Droopy, Whitesocks und die Schwarzen
Wie sich im Laufe von 2022 erweisen sollte, war die Sichtung des alten Alphapaars am 11. Dezember 2021 tatsächlich der letzte dokumentierte Hinweis auf ihre Präsenz im Territorium. Ob sie abwanderten, von Greyston und Luna vertrieben wurden oder auf irgendeine Weise zu Tode kamen – wir wissen es nicht. Der letzte bei uns gesehene schwarze Wolf aus dem alten Rudel, Blackgirl, verschwand zwar aus dem Bereich meiner Fotofallen, wurde aber am 31.12.21 und am 29.1.22 noch einmal auf dem Berg hinter unserem Dorf gefilmt, einem Gebiet, das zweifelsfrei zum Territorium des Greyston - Luna Rudels gehört und früher von Whitesocks und Familie frequentiert worden war.

Oben und unten: Blackgirl, bei zwei Gelegenheiten von der selben Wildkamera erfasst.

Wolfsfährten
Der erste Wolf, der mir im neuen Jahr in eine der (Foto-)Fallen tappte, war Alex, ein 8 Monate alter Rüde des Greyston - Luna Rudels.


Oben: Alex.

Dank guter Schneelage, konnte ich, mit GPS Tracker ausgestattet, seine Route verfolgen. Dass er nicht einfach auf  dem Weg von Punkt A zu Punkt B war, sondern aktiv auf der Suche nach Beute, zeigen die vielen Abstecher, die er machte und das gewählte Gelände.

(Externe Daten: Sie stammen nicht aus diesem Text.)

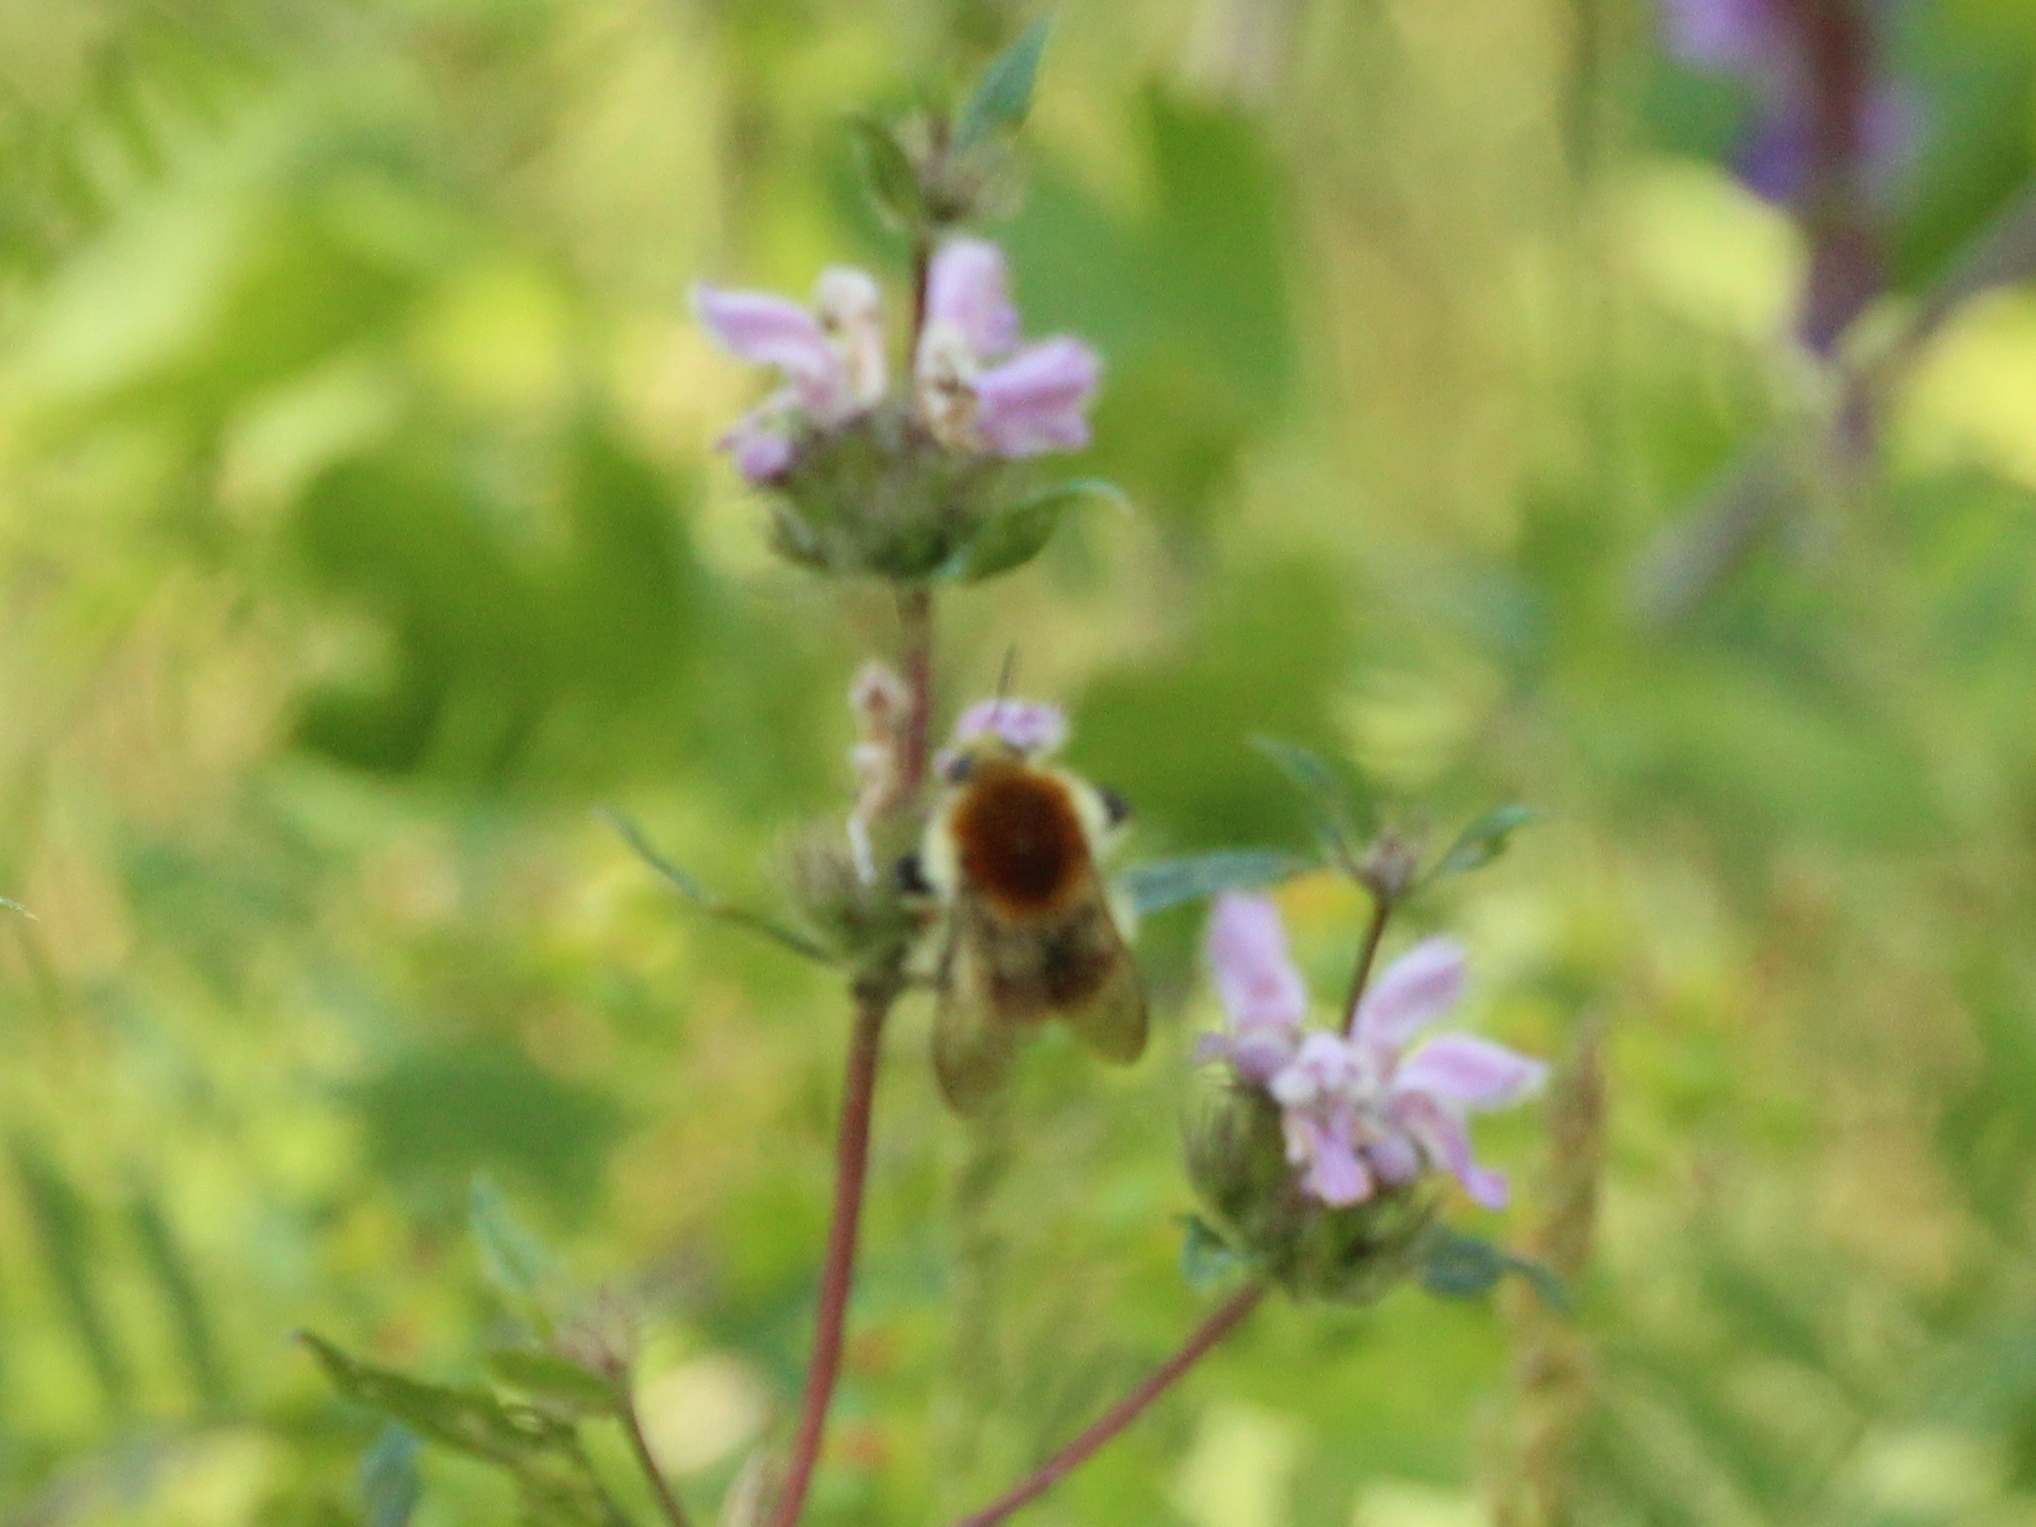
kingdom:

Oben: Trittsiegel des Jungwolfs.
Unten: seine Fährte

 

Unten: der Jungwolf kam aus Richtung Dorf, verließ den Feldweg aber bei der Fotofalle
und lief zwischen Büschen und Sträuchern weiter.


Eine Woche später passierten Greyston und Luna samt der drei verbliebenen Welpen gemeinsam die selbe Kamera. Doch wo Alex beim Alleingang in die etwas höher gelegene Heuwiese abgebogen war, ging das Rudel auf dem Hauptweg unbeirrt weiter in den Wald und dort zielstrebig in Richtung des nächsten Dorfes.

Die Route des Rudels.

Weitere 9 Tage vergingen, bis die Eltern mit ihren Sprößlingen an einer anderen, fast zwei Kilometer von unserem Dorf installierten Kamera vorbei kamen. Diesmal in Begleitung von nur zwei Jungtieren.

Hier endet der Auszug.